Tutte e tre le offerte arrivate per il leggendario club provengono da investitori già impegnati in altre squadre d’elite. Che farà la Uefa?
La vendita del Manchester United è destinata a mettere alla prova le regole europee progettate per proteggere il calcio dai rischi di integrità dei proprietari che controllano più club. Le tre offerte, ampiamente attese, per l’acquisto del marchio più leggendario del calcio inglese sono strettamente legate a club già affermati nelle competizioni Uefa come la Champions League, o hanno l’ambizione di entrare nell’élite.
I fondi sovrani statali del Qatar e dell’Arabia Saudita hanno già acquistato rispettivamente il Paris Saint-Germain e il Newcastle, e l’industriale britannico Jim Ratcliffe, tifoso da sempre del Manchester United, possiede il club francese del Nizza.
La Uefa ha combattuto per la prima volta una causa legale contro la “proprietà multi-club” 25 anni fa, e anche questo mese ha messo in guardia sui rischi che questo modello comporta per la collusione sul campo e nei trasferimenti dei giocatori.
L’ente calcistico europeo ha delle regole per escludere i club dalle competizioni in qualsiasi stagione se i proprietari hanno “un’influenza decisiva” su due club che si qualificano. Un caso è stato risolto nel giugno 2017 dopo un’indagine sulla proprietà della Red Bull di Lipsia e il Salisburgo. La Uefa ha permesso a entrambe le squadre di accedere alla prossima Champions League. Altri casi hanno coinvolto PSG e Manchester City e sono stati chiusi o si sono conclusi con conseguenze meno gravi di quanto sembrava durante le indagini.

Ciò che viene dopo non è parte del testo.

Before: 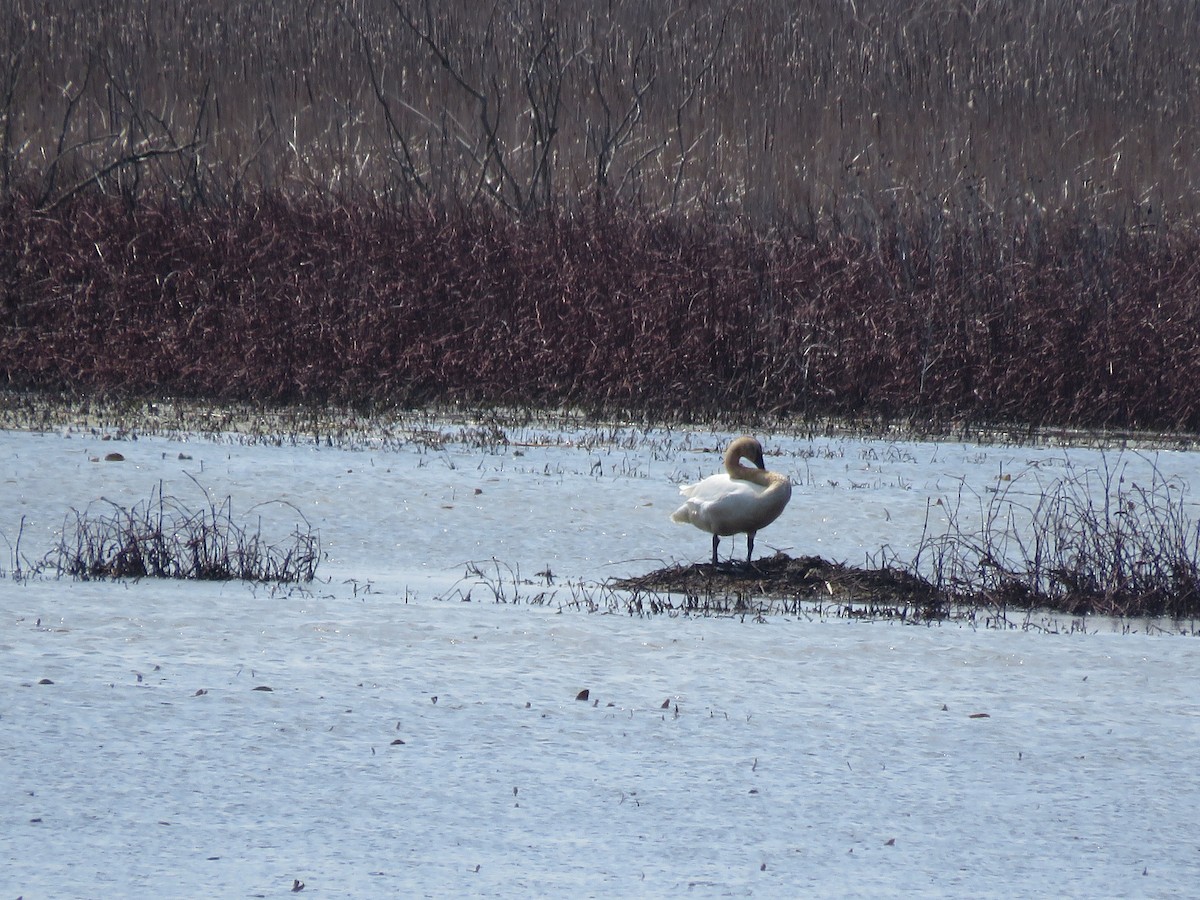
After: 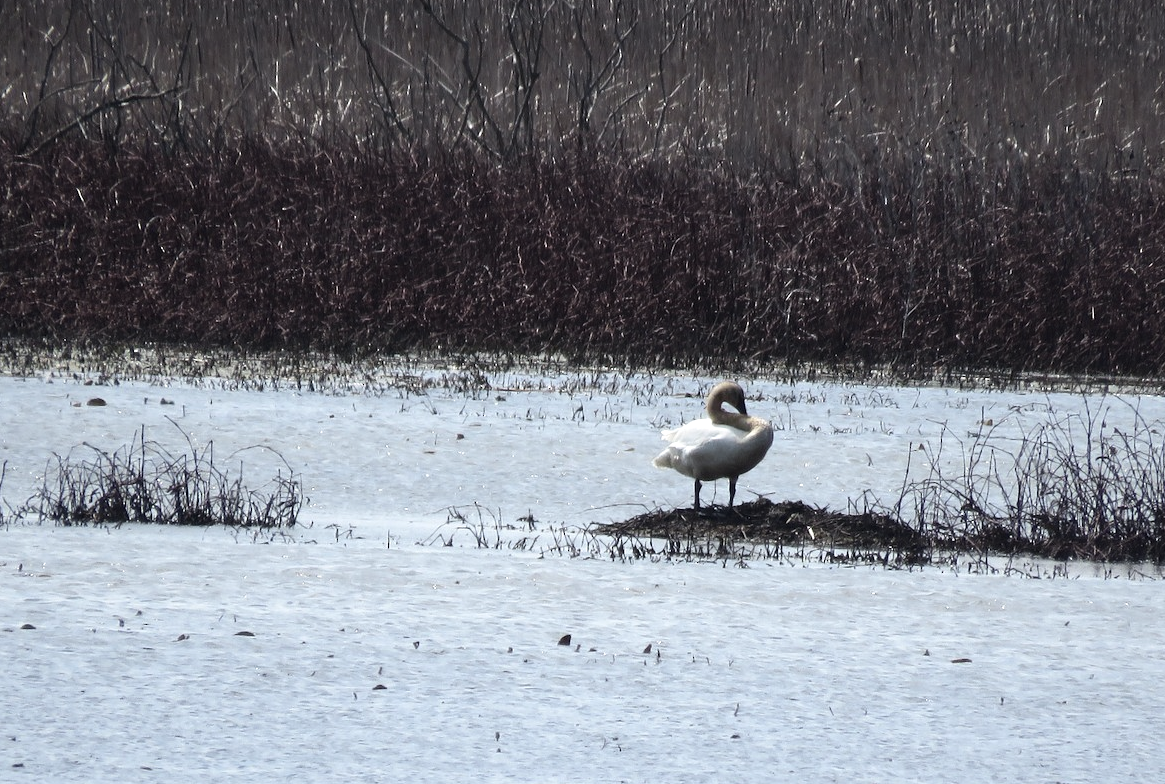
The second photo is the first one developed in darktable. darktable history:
tone equalizer: -8 EV -0.417 EV, -7 EV -0.389 EV, -6 EV -0.333 EV, -5 EV -0.222 EV, -3 EV 0.222 EV, -2 EV 0.333 EV, -1 EV 0.389 EV, +0 EV 0.417 EV, edges refinement/feathering 500, mask exposure compensation -1.57 EV, preserve details no
contrast brightness saturation: contrast 0.1, saturation -0.3
crop: left 1.507%, top 6.147%, right 1.379%, bottom 6.637%
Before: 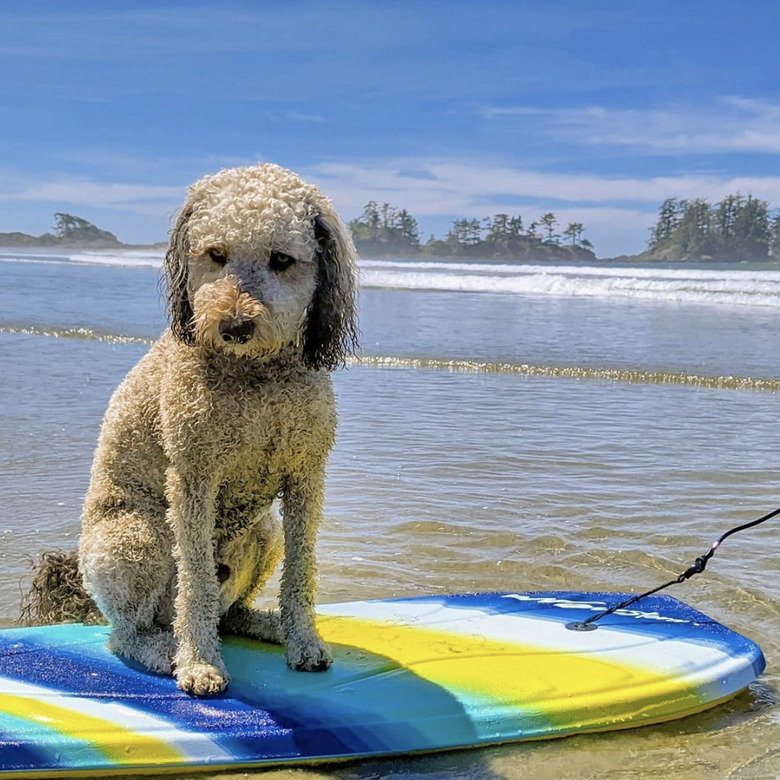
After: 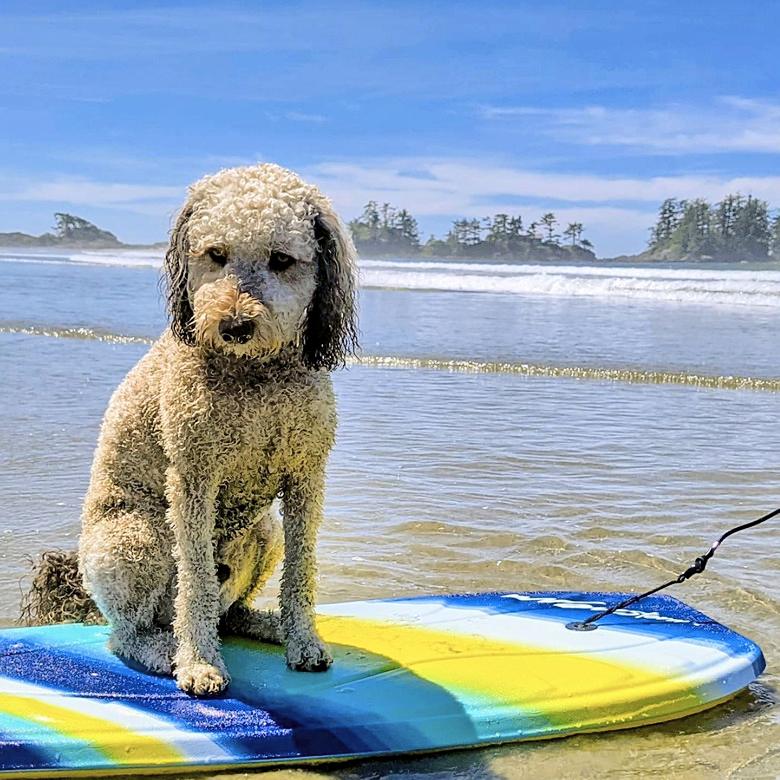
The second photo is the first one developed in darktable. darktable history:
tone curve: curves: ch0 [(0, 0) (0.071, 0.047) (0.266, 0.26) (0.483, 0.554) (0.753, 0.811) (1, 0.983)]; ch1 [(0, 0) (0.346, 0.307) (0.408, 0.387) (0.463, 0.465) (0.482, 0.493) (0.502, 0.499) (0.517, 0.502) (0.55, 0.548) (0.597, 0.61) (0.651, 0.698) (1, 1)]; ch2 [(0, 0) (0.346, 0.34) (0.434, 0.46) (0.485, 0.494) (0.5, 0.498) (0.517, 0.506) (0.526, 0.545) (0.583, 0.61) (0.625, 0.659) (1, 1)], color space Lab, linked channels
local contrast: mode bilateral grid, contrast 19, coarseness 50, detail 120%, midtone range 0.2
sharpen: amount 0.213
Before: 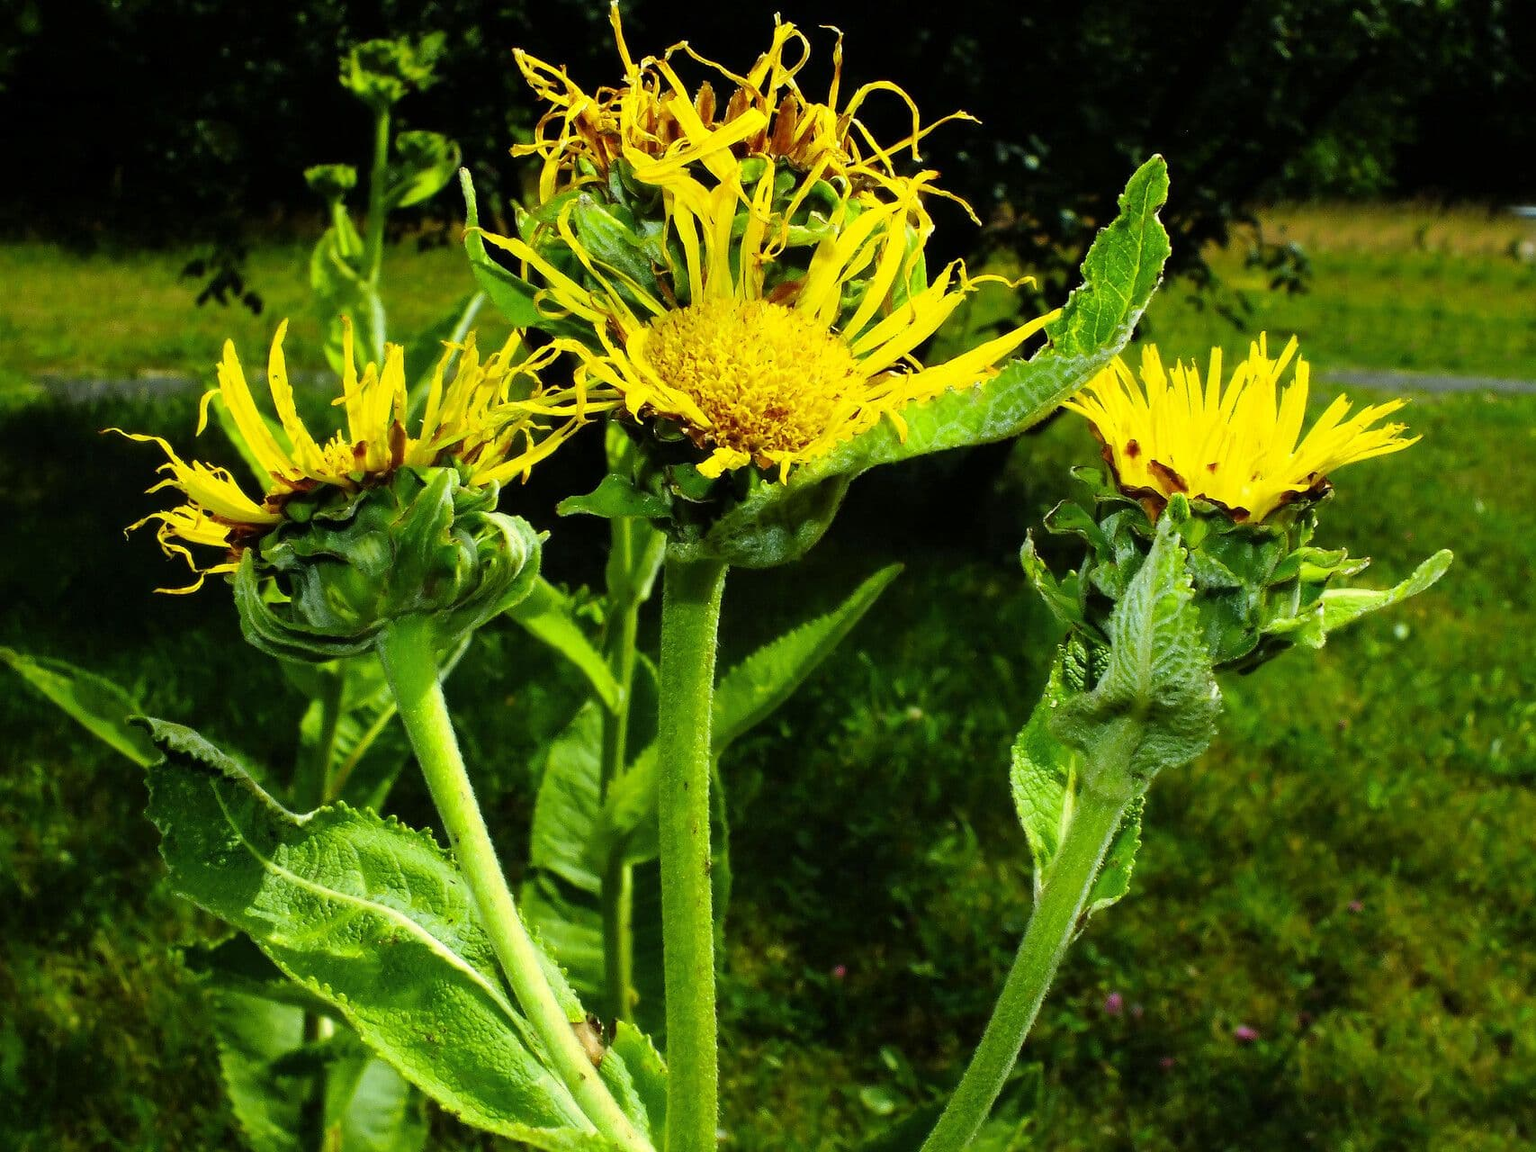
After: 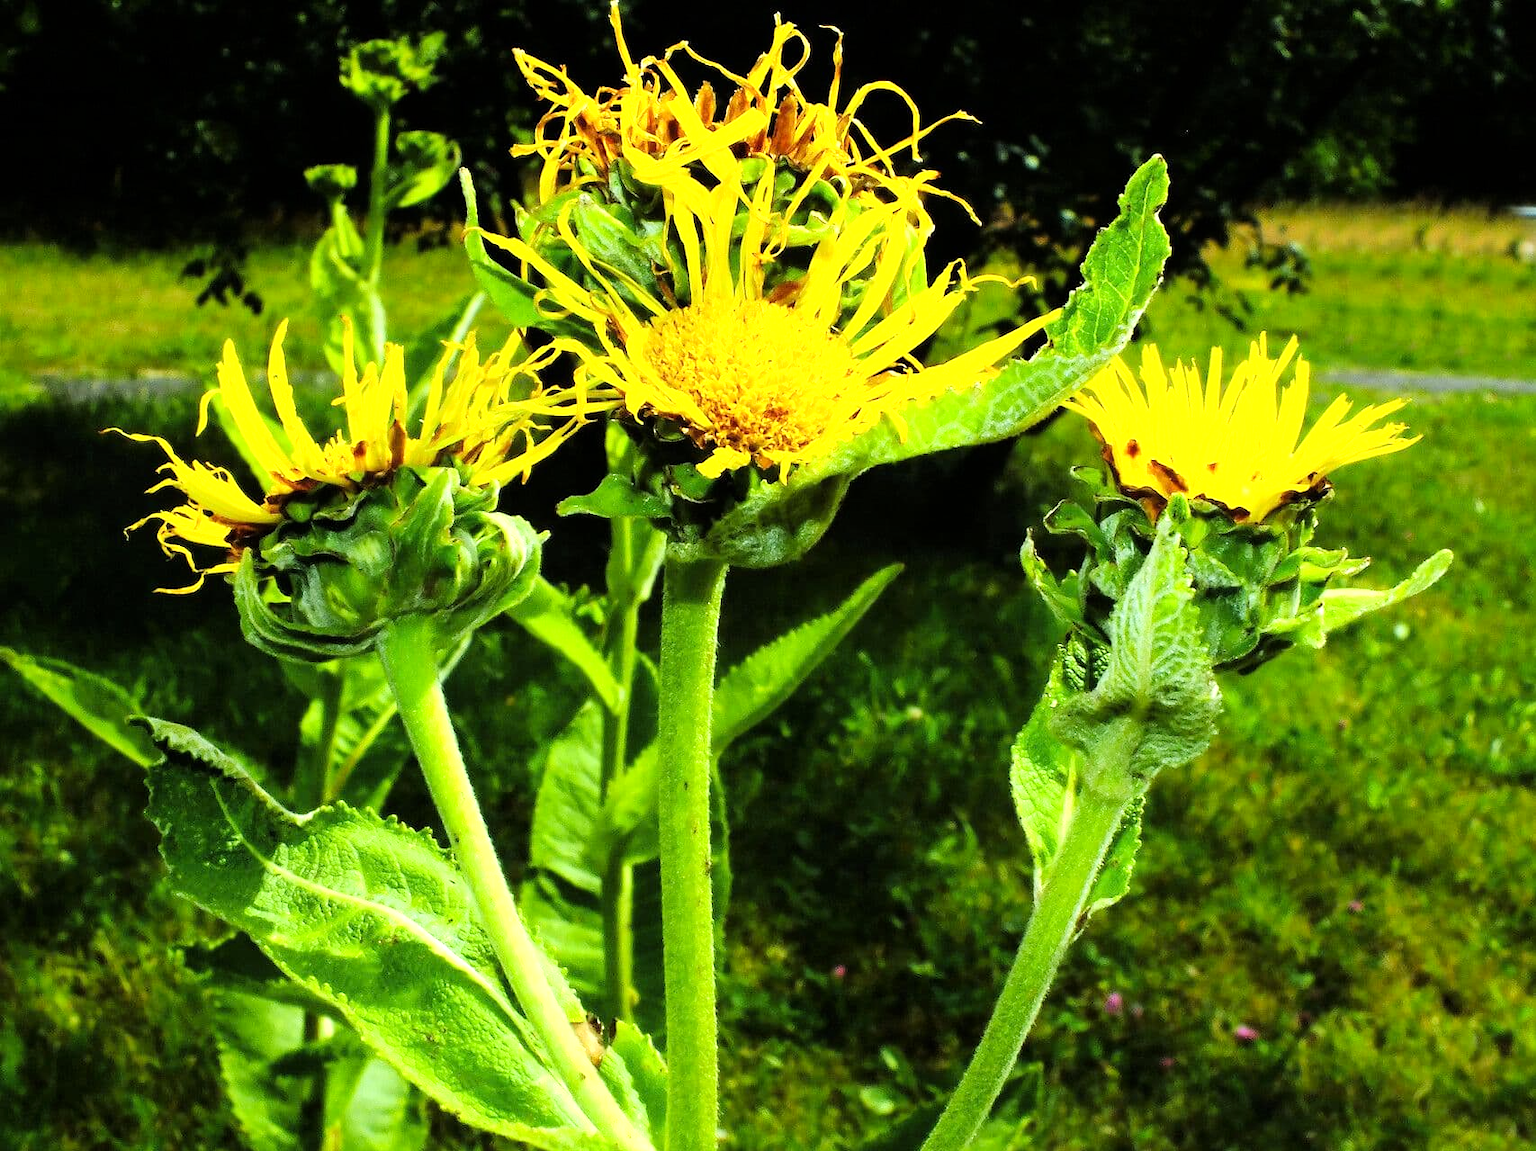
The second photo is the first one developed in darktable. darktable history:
tone curve: curves: ch0 [(0, 0) (0.004, 0.001) (0.133, 0.112) (0.325, 0.362) (0.832, 0.893) (1, 1)], color space Lab, linked channels, preserve colors none
exposure: exposure 0.566 EV, compensate highlight preservation false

La Uefa ha rifiutato di commentare venerdì e probabilmente non prenderà posizione sul prossimo proprietario del Manchester United fino alla fine della stagione. Le iscrizioni per le competizioni della prossima stagione saranno chiare dopo la finale di Champions League del 10 giugno.
L’articolo 5 del regolamento di ogni competizione Uefa (Champions League, Europa League ed Europa Conference League) riguarda l’integrità e la proprietà multi-club. I club non possono detenere azioni o avere il controllo della gestione in un altro club che partecipa a una competizione Uefa, né le persone fisiche e giuridiche possono avere la proprietà o il controllo della gestione su più di un club. È definito come “essere in grado di esercitare con ogni mezzo un’influenza decisiva nel processo decisionale del club”.
La società di Ratcliffe, INEOS, avrebbe un chiaro conflitto. La proposta del Qatar rivelata oggi, venerdì 17, è guidata dallo sceicco Jassim bin Hamad Al Thani (nella foto), presidente della Qatar Islamic Bank (QIB), figlio di un ex primo ministro. Potrebbe essere difficile dimostrare che il veicolo di investimento di Sheikh Jassim è completamente separato dagli interessi sostenuti dallo stato che finanziano Qatar Sports Investments al PSG.
Un duro lavoro per la commissione investigativa della Uefa, che è ora guidata da Sunil Gulati, professore di economia ed ex presidente della federazione calcistica degli Stati Uniti.
Parole dure sono arrivate dalla Uefa la scorsa settimana, nel suo studio finanziario annuale su club e campionati. “L’aumento degli investimenti multi-club ha il potenziale per rappresentare una minaccia materiale per l’integrità delle competizioni europee per club, con un rischio crescente di vedere due club con lo stesso proprietario o investitore uno di fronte all’altro in campo”, ha scritto la Uefa. Identificati “più di 180 club in tutto il mondo” in strutture finanziarie multi-club, con un aumento di circa cinque volte in un decennio, coinvolgendo le carriere di oltre 6.500 giocatori. La tendenza “ha il potenziale per distorcere l’attività di trasferimento”, con il rischio di commissioni di trasferimento fissate “a prezzi adatti agli investitori, piuttosto che a valori equi”.